◆ What you will do: Only text is carried over. Reproduce the entries below exactly.

◆ Data section:
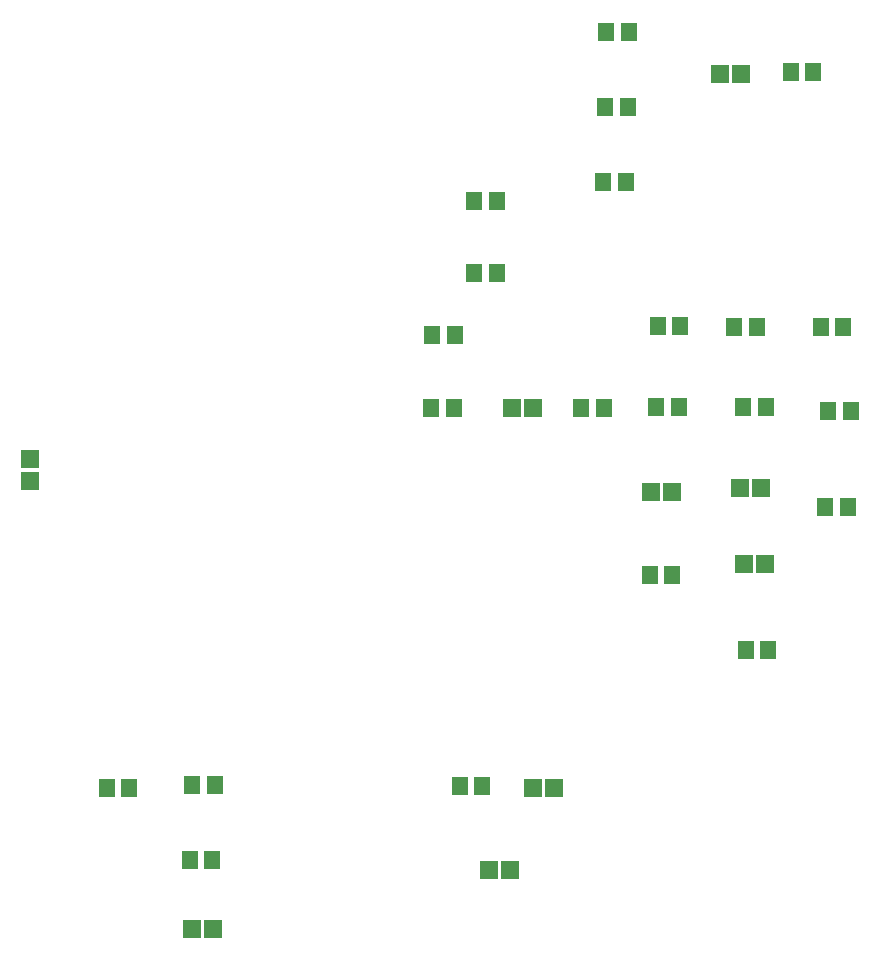
<source format=gbr>
%TF.GenerationSoftware,Altium Limited,Altium Designer,23.0.1 (38)*%
G04 Layer_Color=8421504*
%FSLAX26Y26*%
%MOIN*%
%TF.SameCoordinates,CFC2B011-0ACB-40EE-8827-5318C0CA6053*%
%TF.FilePolarity,Positive*%
%TF.FileFunction,Paste,Top*%
%TF.Part,Single*%
G01*
G75*
%TA.AperFunction,SMDPad,CuDef*%
%ADD10R,0.055118X0.061024*%
%ADD11R,0.059238X0.061268*%
%ADD12R,0.061268X0.059238*%
D10*
X4042598Y5660000D02*
D03*
X4117402D02*
D03*
X4327598Y5390000D02*
D03*
X4402402D02*
D03*
X3787598Y5385000D02*
D03*
X3862402D02*
D03*
X4297598Y5655000D02*
D03*
X4372402D02*
D03*
X4037598Y5390000D02*
D03*
X4112402D02*
D03*
X4015196Y4830000D02*
D03*
X4090000D02*
D03*
X4485196Y6505000D02*
D03*
X4560000D02*
D03*
X4335000Y4580000D02*
D03*
X4409804D02*
D03*
X4610196Y5375000D02*
D03*
X4685000D02*
D03*
X4585000Y5655000D02*
D03*
X4659804D02*
D03*
X4600000Y5055000D02*
D03*
X4674804D02*
D03*
X3860000Y6140000D02*
D03*
X3934804D02*
D03*
X3870000Y6640000D02*
D03*
X3944804D02*
D03*
X3867598Y6390000D02*
D03*
X3942402D02*
D03*
X3382598Y4125000D02*
D03*
X3457402D02*
D03*
X2482598Y3880000D02*
D03*
X2557402D02*
D03*
X2205000Y4120000D02*
D03*
X2279804D02*
D03*
X2490196Y4130000D02*
D03*
X2565000D02*
D03*
X3430196Y5835000D02*
D03*
X3505000D02*
D03*
X3430000Y6075000D02*
D03*
X3504804D02*
D03*
X3290000Y5630000D02*
D03*
X3364804D02*
D03*
X3287598Y5385000D02*
D03*
X3362402D02*
D03*
D11*
X4329536Y4865000D02*
D03*
X4400464D02*
D03*
X4019072Y5105000D02*
D03*
X4090000D02*
D03*
X4314536Y5120000D02*
D03*
X4385464D02*
D03*
X4249536Y6500000D02*
D03*
X4320464D02*
D03*
X3554536Y5385000D02*
D03*
X3625464D02*
D03*
X2489072Y3650000D02*
D03*
X2560000D02*
D03*
X3550928Y3845000D02*
D03*
X3480000D02*
D03*
X3624536Y4120000D02*
D03*
X3695464D02*
D03*
D12*
X1950000Y5215464D02*
D03*
Y5144536D02*
D03*
%TF.MD5,3e2cde13847911c4c03d99ef7dfb3d08*%
M02*

</source>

◆ Exercise response:
<source format=gbr>
%TF.GenerationSoftware,Altium Limited,Altium Designer,23.0.1 (38)*%
G04 Layer_Color=8421504*
%FSLAX26Y26*%
%MOIN*%
%TF.SameCoordinates,CFC2B011-0ACB-40EE-8827-5318C0CA6053*%
%TF.FilePolarity,Positive*%
%TF.FileFunction,Paste,Top*%
%TF.Part,Single*%
G01*
G75*
%TA.AperFunction,SMDPad,CuDef*%
%ADD10R,0.055118X0.061024*%
%ADD11R,0.059238X0.061268*%
%ADD12R,0.061268X0.059238*%
D10*
X4042598Y5660000D02*
D03*
X4117402D02*
D03*
X4327598Y5390000D02*
D03*
X4402402D02*
D03*
X3787598Y5385000D02*
D03*
X3862402D02*
D03*
X4297598Y5655000D02*
D03*
X4372402D02*
D03*
X4037598Y5390000D02*
D03*
X4112402D02*
D03*
X4015196Y4830000D02*
D03*
X4090000D02*
D03*
X4485196Y6505000D02*
D03*
X4560000D02*
D03*
X4335000Y4580000D02*
D03*
X4409804D02*
D03*
X4610196Y5375000D02*
D03*
X4685000D02*
D03*
X4585000Y5655000D02*
D03*
X4659804D02*
D03*
X4600000Y5055000D02*
D03*
X4674804D02*
D03*
X3860000Y6140000D02*
D03*
X3934804D02*
D03*
X3870000Y6640000D02*
D03*
X3944804D02*
D03*
X3867598Y6390000D02*
D03*
X3942402D02*
D03*
X3382598Y4125000D02*
D03*
X3457402D02*
D03*
X2482598Y3880000D02*
D03*
X2557402D02*
D03*
X2205000Y4120000D02*
D03*
X2279804D02*
D03*
X2490196Y4130000D02*
D03*
X2565000D02*
D03*
X3430196Y5835000D02*
D03*
X3505000D02*
D03*
X3430000Y6075000D02*
D03*
X3504804D02*
D03*
X3290000Y5630000D02*
D03*
X3364804D02*
D03*
X3287598Y5385000D02*
D03*
X3362402D02*
D03*
D11*
X4329536Y4865000D02*
D03*
X4400464D02*
D03*
X4019072Y5105000D02*
D03*
X4090000D02*
D03*
X4314536Y5120000D02*
D03*
X4385464D02*
D03*
X4249536Y6500000D02*
D03*
X4320464D02*
D03*
X3554536Y5385000D02*
D03*
X3625464D02*
D03*
X2489072Y3650000D02*
D03*
X2560000D02*
D03*
X3550928Y3845000D02*
D03*
X3480000D02*
D03*
X3624536Y4120000D02*
D03*
X3695464D02*
D03*
D12*
X1950000Y5215464D02*
D03*
Y5144536D02*
D03*
%TF.MD5,3e2cde13847911c4c03d99ef7dfb3d08*%
M02*

</source>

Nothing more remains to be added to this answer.